In this set we want to consider the problem context of the storage of fluids in cylindrical tanks that have been installed laying on their side. The common problem characteristic is that the DEPTH of the fluid is known, determine the volume.

First Situation

This problem was seriously proposed to one of my EMT 725 students by their Superintendent. At the Superintendent's home the furnace used fuel oil stored in an underground tank. It was known that the tank was installed level on its side and that it was 36 inches in diameter and 48 inches long. Using a stick dipped through the fill tube, the superintendent determined he had 10 inches of oil in the tank.
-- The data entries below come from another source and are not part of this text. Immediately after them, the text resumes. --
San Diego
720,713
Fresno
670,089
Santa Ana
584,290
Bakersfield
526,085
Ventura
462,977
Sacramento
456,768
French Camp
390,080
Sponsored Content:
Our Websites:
He really did NOT want to know how to calculate the amount of oil. He knew from experience that it was February and he would need about 40 gallons of oil to finish the season. Would he have enough oil?
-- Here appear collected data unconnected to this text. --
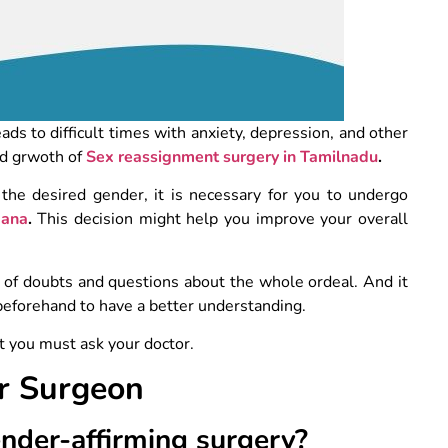
eads to difficult times with anxiety, depression, and other
id grwoth of
Sex reassignment surgery in Tamilnadu
.
 the desired gender, it is necessary for you to undergo
gana
.
This decision might help you improve your overall
ot of doubts and questions about the whole ordeal. And it
 beforehand to have a better understanding.
t you must ask your doctor.
ur Surgeon
ender-affirming surgery?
An estimate may suffice. For example, the surface of the oil is a rectangle 48 incles long and a little less than 18 incles wide. So the volume would be less than 48 X 36 X 10 cubic inches. This is the volume of rectangular parallelepiped. At 231 cubic incles per gallon, this given an overestimate of 75 gallons. In fact if we approximate the oil in the tank by a trianglular prism with altitude of 10 and base of 36 and lenght of 48 its volume is half of this parallelepiped, or 37.5 gallons estimated. That estimate is probably pretty close, but who would want to assure their boss that he has enough oil in the tank to finish out the winter on the basis of this estimate?

We may want to calculate the volume.

How many gallons of oil are in the gas tank?

The volume of a cylinder is the area of its base times the height. Since the tank is lying on its side, the base is the part of the circle where the 10 inches of oil are located. The drawing below is a diagram of the base.

The area of the base is the sector of the circle minus the area of the triangle. Since the radius of the circle is 18 and the height of the oil is 10, h=8. X can be found using the Pythagorean Theorem.

8^2 +x^2 =18^2
64+x^2=324
x^2=260
x=2(sqrt(65))

The area of the triangle is (1/2)bh. From the picture, we see that x= (1/2)b. The area of the triangle is xh.

Area of triangle = xh
= 2(sqrt(65))(8)
=16(sqrt(65)) in^2

To find the area of the sector, we must first find theta. Theta can be found using the arcos.

cos^-1 (theta) = 8/18

The area of the sector is (1/2) r^2 (theta). From the picture, the angle marked theta is actually half of the angle of the sector. Thus the area of the sector is r^2 (theta).

Area of sector = r^2 (theta)
=(18^2)(1.11)
=359.72 in^2

The area of the oil is the area of the sector minus the area of the triangle.

Area of oil = Area of sector - Area of triangle
=359.72-16(sqrt(65))
=230.72 in^2

The volume of oil is the area of the oil times the length of the tank.

Volume of oil = Area of oil * 48
=230.72 * 48
=11,074.67 in^3

However, the question asks for the number of gallons. The cubic inches must be converted to gallons. There are 7.481 gallons/cubic foot.

(11,074.67 in^3/1) * (1 ft^3/1,728 in^3) * (7.481 gallons/1 ft^3) = 47.94 gallons

There are approximately 48 gallons of oil in the tank.

Extension: This problem was extremely lengthly. I would not want to do this every time I wanted to know how much oil was in the tank. It would be more time efficient to calibrate the stick used to measure the depth of the oil so that the number of gallons could be read off of it.

To make a calibrated stick, I created an Excel spreadsheet that calculates the amount of oil in gallons for each 1/2 inch. The stick would be made by placing a mark at every 1/2 inch. The mark would be labeled with the number of gallons for that particular 1/2 mark.